Most doctors who treat prostate cancer agree that PSA over 3 ng/mL suggests a possibility of a prostate malignancy that should be investigated. But it’s crucial to remember that a single PSA reading often means nothing—transient elevations as high as 6 ng/mL are not unusual. In this situation, check the PSA level again in six to 12 weeks…if it’s on its way down, repeat the test again two months later. If PSA remains over 3 ng/mL, you can have a biopsy or consider further testing (see below) that can analyze blood proteins in more detail.

New testing options: Ask your doctor about the Prostate Health Index, a new test that measures levels of PSA subtypes. In clinical trials, it reduced the number of men who were biopsied by 50% but still found almost all the cancers that required treatment. The test is now available from Beckman Coulter.
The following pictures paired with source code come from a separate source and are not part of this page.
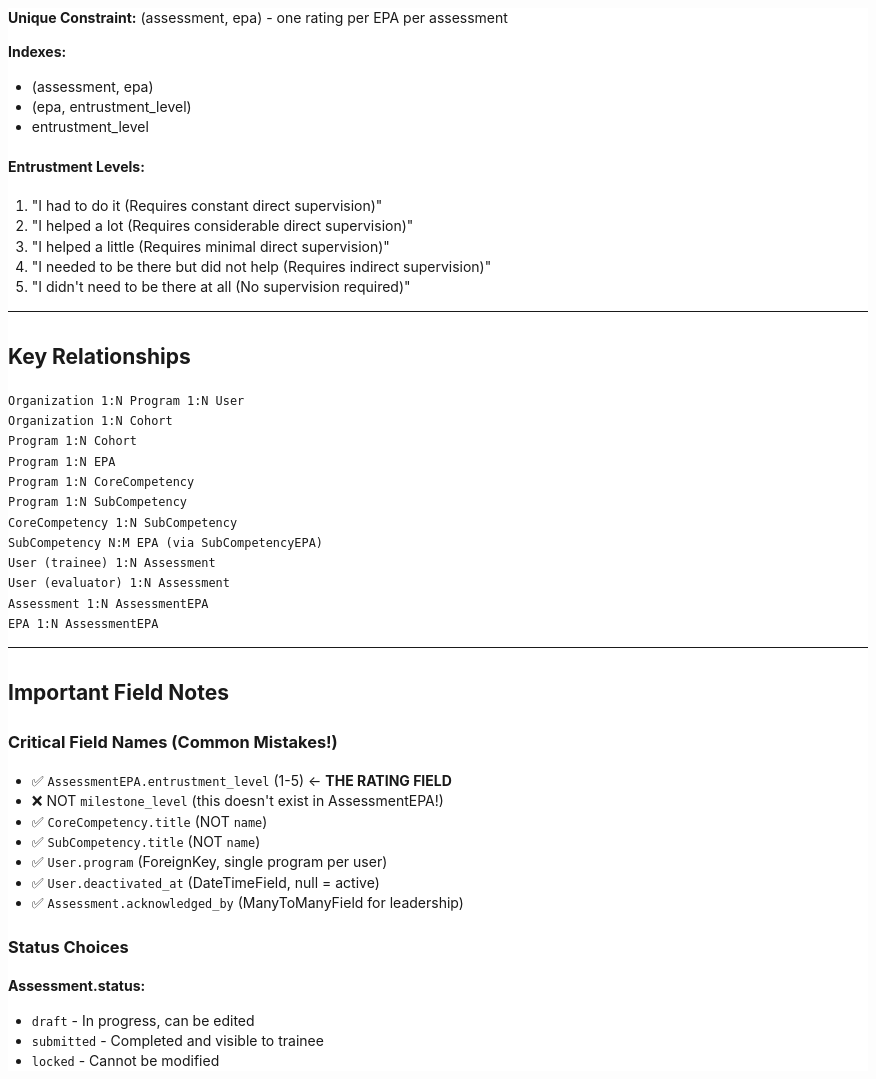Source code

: **Unique Constraint:** (assessment, epa) - one rating per EPA per assessment

**Indexes:** 
- (assessment, epa)
- (epa, entrustment_level)
- entrustment_level

#### Entrustment Levels:
1. "I had to do it (Requires constant direct supervision)"
2. "I helped a lot (Requires considerable direct supervision)"
3. "I helped a little (Requires minimal direct supervision)"
4. "I needed to be there but did not help (Requires indirect supervision)"
5. "I didn't need to be there at all (No supervision required)"

---

## Key Relationships

```
Organization 1:N Program 1:N User
Organization 1:N Cohort
Program 1:N Cohort
Program 1:N EPA
Program 1:N CoreCompetency
Program 1:N SubCompetency
CoreCompetency 1:N SubCompetency
SubCompetency N:M EPA (via SubCompetencyEPA)
User (trainee) 1:N Assessment
User (evaluator) 1:N Assessment
Assessment 1:N AssessmentEPA
EPA 1:N AssessmentEPA
```

---

## Important Field Notes

### Critical Field Names (Common Mistakes!)
- ✅ `AssessmentEPA.entrustment_level` (1-5) ← **THE RATING FIELD**
- ❌ NOT `milestone_level` (this doesn't exist in AssessmentEPA!)
- ✅ `CoreCompetency.title` (NOT `name`)
- ✅ `SubCompetency.title` (NOT `name`)
- ✅ `User.program` (ForeignKey, single program per user)
- ✅ `User.deactivated_at` (DateTimeField, null = active)
- ✅ `Assessment.acknowledged_by` (ManyToManyField for leadership)

### Status Choices
**Assessment.status:**
- `draft` - In progress, can be edited
- `submitted` - Completed and visible to trainee
- `locked` - Cannot be modified
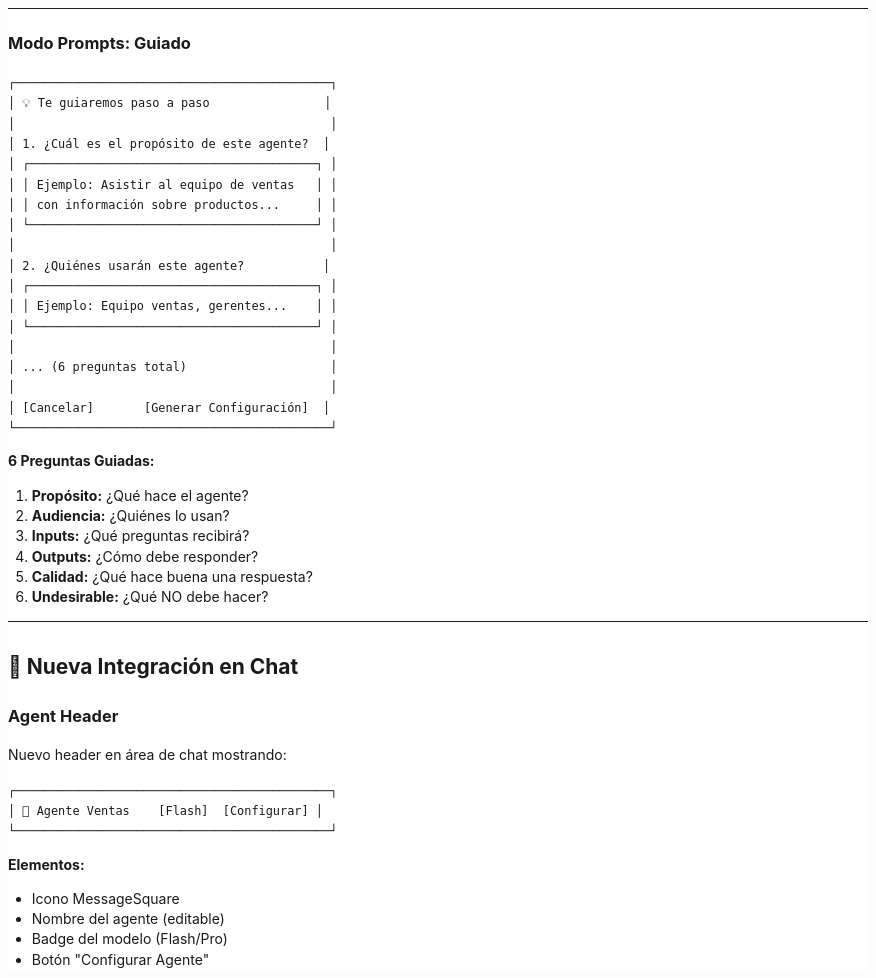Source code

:
---

### Modo Prompts: Guiado

```
┌────────────────────────────────────────────┐
│ 💡 Te guiaremos paso a paso                │
│                                            │
│ 1. ¿Cuál es el propósito de este agente?  │
│ ┌────────────────────────────────────────┐ │
│ │ Ejemplo: Asistir al equipo de ventas   │ │
│ │ con información sobre productos...     │ │
│ └────────────────────────────────────────┘ │
│                                            │
│ 2. ¿Quiénes usarán este agente?           │
│ ┌────────────────────────────────────────┐ │
│ │ Ejemplo: Equipo ventas, gerentes...    │ │
│ └────────────────────────────────────────┘ │
│                                            │
│ ... (6 preguntas total)                    │
│                                            │
│ [Cancelar]       [Generar Configuración]  │
└────────────────────────────────────────────┘
```

**6 Preguntas Guiadas:**
1. **Propósito:** ¿Qué hace el agente?
2. **Audiencia:** ¿Quiénes lo usan?
3. **Inputs:** ¿Qué preguntas recibirá?
4. **Outputs:** ¿Cómo debe responder?
5. **Calidad:** ¿Qué hace buena una respuesta?
6. **Undesirable:** ¿Qué NO debe hacer?

---

## 🎯 Nueva Integración en Chat

### Agent Header

Nuevo header en área de chat mostrando:

```
┌────────────────────────────────────────────┐
│ 💬 Agente Ventas    [Flash]  [Configurar] │
└────────────────────────────────────────────┘
```

**Elementos:**
- Icono MessageSquare
- Nombre del agente (editable)
- Badge del modelo (Flash/Pro)
- Botón "Configurar Agente"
A similar test, the 4Kscore (or 4 kallikrein score), has not yet been released, but clinical trials have shown as good or better results.* The 4Kscore blood test is expected to be available from Opko Health later this year.


If a man’s prostate biopsy is positive for cancer, doctors usually analyze the cancerous tissue to determine his Gleason score, which indicates how likely the malignancy is to spread. A score of 7 means a medium risk of spreading…8 or above means the risk is high. The Gleason score isn’t a perfect predictor of how a cancer will behave. But several new tests have recently become available to give patients and doctors additional valuable clues about a man’s prostate cancer.

New tests all men should know about: The Prolaris (Myriad) and Oncotype DX (Genomic Health) assays analyze molecules that are produced by certain genes that regulate how rapidly cancer cells multiply (the tests are similar, so a man would have one or the other). Use of one of these tests helps determine whether a tumor with a Gleason score of 6 or even 7 must be treated aggressively or can safely be left alone and monitored.

*Dr. Scardino is on the scientific advisory board of the company developing the 4Kscore.